Before setting up the collector, ensure that you have Site Collectors' version 2.0 and above.
To set up the EStreamer Collector:
Ensure that you create a client on your eStreamer server to add authentication.
Log in to the Exabeam Security Operations Platform with your registered credentials.
Navigate to Collectors > Site Collectors.
Ensure that Site Collector is installed and in running state.
Note
To ensure successful EStreamer collector configuration, ensure that you do not set up your Site Collector instance on a proxy server.
On the Site Collector page, click the Collectors Library tab, then click EStreamer.
In the Definition section, enter the required information as follows.
Collector Name – Specify a name for the EStreamer collector instance.
Site Collector Instance – Select the site collector instance for which you want to set up the EStreamer Collector.
EStreamer Hostname or IP – Enter the IP address of the EStreamer server from which you want the EStreamer collector to pull logs.
Port – Enter the port number of your EStreamer server. The default port is 8302.
Click Next.
In the Authentication section, enter the following information and click Next.
TLS Protocol – Select the TLS protocol TLSv1.2 or TLSv1.3.
Certificate – Click Select File to upload a valid security certificate that you downloaded from your eStreamer server in*.pkcs12 format for the GCP VM on which your Site Collector application is installed.
Enter the password for the certificate and click Next.
In the Data section, enter the following information.
EStreamer Fetch Timestamp – Select the date and time from when you want the collector to fetch logs. By default current date and time is selected. If you want to select a threshold to include events to be ingested from the past, select a date previous to the present date. You can select a date which is backdated to 30 days.
Exclude Records – Select the record type IDs that you want to exclude. For more information about record types, see Intrusion Event and General Metadata Record Types in the Cisco documentation.
Click Setup.
The Estreamer collector is set up and is ready to pull logs from your eStreamer server.

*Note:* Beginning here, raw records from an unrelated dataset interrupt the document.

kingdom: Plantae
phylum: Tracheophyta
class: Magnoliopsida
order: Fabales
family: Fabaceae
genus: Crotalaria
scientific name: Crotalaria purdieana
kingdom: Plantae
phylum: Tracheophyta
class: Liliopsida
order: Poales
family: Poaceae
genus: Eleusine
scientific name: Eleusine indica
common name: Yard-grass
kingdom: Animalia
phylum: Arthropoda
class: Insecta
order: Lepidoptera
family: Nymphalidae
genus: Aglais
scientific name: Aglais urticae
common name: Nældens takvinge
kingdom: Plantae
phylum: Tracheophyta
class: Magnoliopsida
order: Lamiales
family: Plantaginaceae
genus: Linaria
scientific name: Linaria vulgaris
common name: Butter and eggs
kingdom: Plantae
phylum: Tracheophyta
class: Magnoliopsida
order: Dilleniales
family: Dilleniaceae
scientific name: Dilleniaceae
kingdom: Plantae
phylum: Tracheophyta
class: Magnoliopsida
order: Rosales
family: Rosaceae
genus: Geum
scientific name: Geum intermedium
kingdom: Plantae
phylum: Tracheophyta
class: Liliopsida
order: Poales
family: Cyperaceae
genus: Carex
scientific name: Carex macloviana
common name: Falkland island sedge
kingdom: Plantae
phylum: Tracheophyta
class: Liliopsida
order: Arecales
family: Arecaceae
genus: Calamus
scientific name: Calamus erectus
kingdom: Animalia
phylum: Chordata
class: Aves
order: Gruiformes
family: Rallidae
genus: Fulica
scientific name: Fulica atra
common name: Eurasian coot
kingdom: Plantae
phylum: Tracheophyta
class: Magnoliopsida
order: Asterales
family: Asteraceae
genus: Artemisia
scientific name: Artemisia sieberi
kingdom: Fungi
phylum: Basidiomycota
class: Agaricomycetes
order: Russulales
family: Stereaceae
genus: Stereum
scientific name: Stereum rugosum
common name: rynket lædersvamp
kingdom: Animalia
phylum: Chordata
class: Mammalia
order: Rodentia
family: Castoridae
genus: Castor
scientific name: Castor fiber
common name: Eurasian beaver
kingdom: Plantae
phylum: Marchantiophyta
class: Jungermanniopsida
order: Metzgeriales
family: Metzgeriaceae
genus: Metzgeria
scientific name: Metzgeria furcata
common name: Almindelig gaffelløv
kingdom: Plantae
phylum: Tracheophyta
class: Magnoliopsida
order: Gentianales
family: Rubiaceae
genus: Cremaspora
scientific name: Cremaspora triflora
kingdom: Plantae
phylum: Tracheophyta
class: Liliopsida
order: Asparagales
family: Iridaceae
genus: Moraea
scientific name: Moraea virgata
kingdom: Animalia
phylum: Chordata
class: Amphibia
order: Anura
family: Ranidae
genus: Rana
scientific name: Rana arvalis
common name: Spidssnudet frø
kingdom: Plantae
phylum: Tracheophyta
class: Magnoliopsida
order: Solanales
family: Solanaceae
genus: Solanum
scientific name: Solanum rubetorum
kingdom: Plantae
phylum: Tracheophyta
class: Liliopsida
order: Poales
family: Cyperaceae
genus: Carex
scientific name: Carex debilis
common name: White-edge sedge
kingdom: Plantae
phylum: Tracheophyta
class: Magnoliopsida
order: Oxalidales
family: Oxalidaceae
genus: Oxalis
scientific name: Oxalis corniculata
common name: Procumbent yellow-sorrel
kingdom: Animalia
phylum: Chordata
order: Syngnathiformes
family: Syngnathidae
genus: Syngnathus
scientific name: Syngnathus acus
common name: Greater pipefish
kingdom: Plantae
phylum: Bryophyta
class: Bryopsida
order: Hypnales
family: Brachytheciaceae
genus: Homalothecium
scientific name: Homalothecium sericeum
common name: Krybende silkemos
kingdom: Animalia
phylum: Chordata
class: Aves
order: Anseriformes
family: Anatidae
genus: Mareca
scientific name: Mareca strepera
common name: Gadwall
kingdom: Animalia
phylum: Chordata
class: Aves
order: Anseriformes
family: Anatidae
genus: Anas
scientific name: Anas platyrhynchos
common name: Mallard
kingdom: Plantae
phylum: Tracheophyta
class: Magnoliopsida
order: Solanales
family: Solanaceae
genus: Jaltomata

Verify that the Collector installed. The Collector instance is listed in the Overview section on the user interface.
In case of installation failure, the collector is disabled, and the configuration is saved. You can check the status of the collector on the user interface or using the support package.
Create a Client on your eStreamer Server
For the eStreamer server to send events, add a client to the eStreamer server’s database. Download the certificate generated by the eStreamer server for this client, and upload this certificate while creating the collector instance to enable communication between the collector and eStreamer.
To create a client to add authentication:
Navigate to EStreamer Firewall Management Server (FMC)Server > Integration > eStreamer.
Click Create Client.
On the Create Client page, in the Hostname field, enter the external IP address of the host that runs your Site Collector instance. For additional security for the certificate file, enter the password.
Click Save.
To download the certificate from the FMC Server, click the download icon.
For more information, see Adding Authentication for eStreamer Clients in the Cisco documentation.
Use the downloaded certificate while configuring the EStreamer Collector.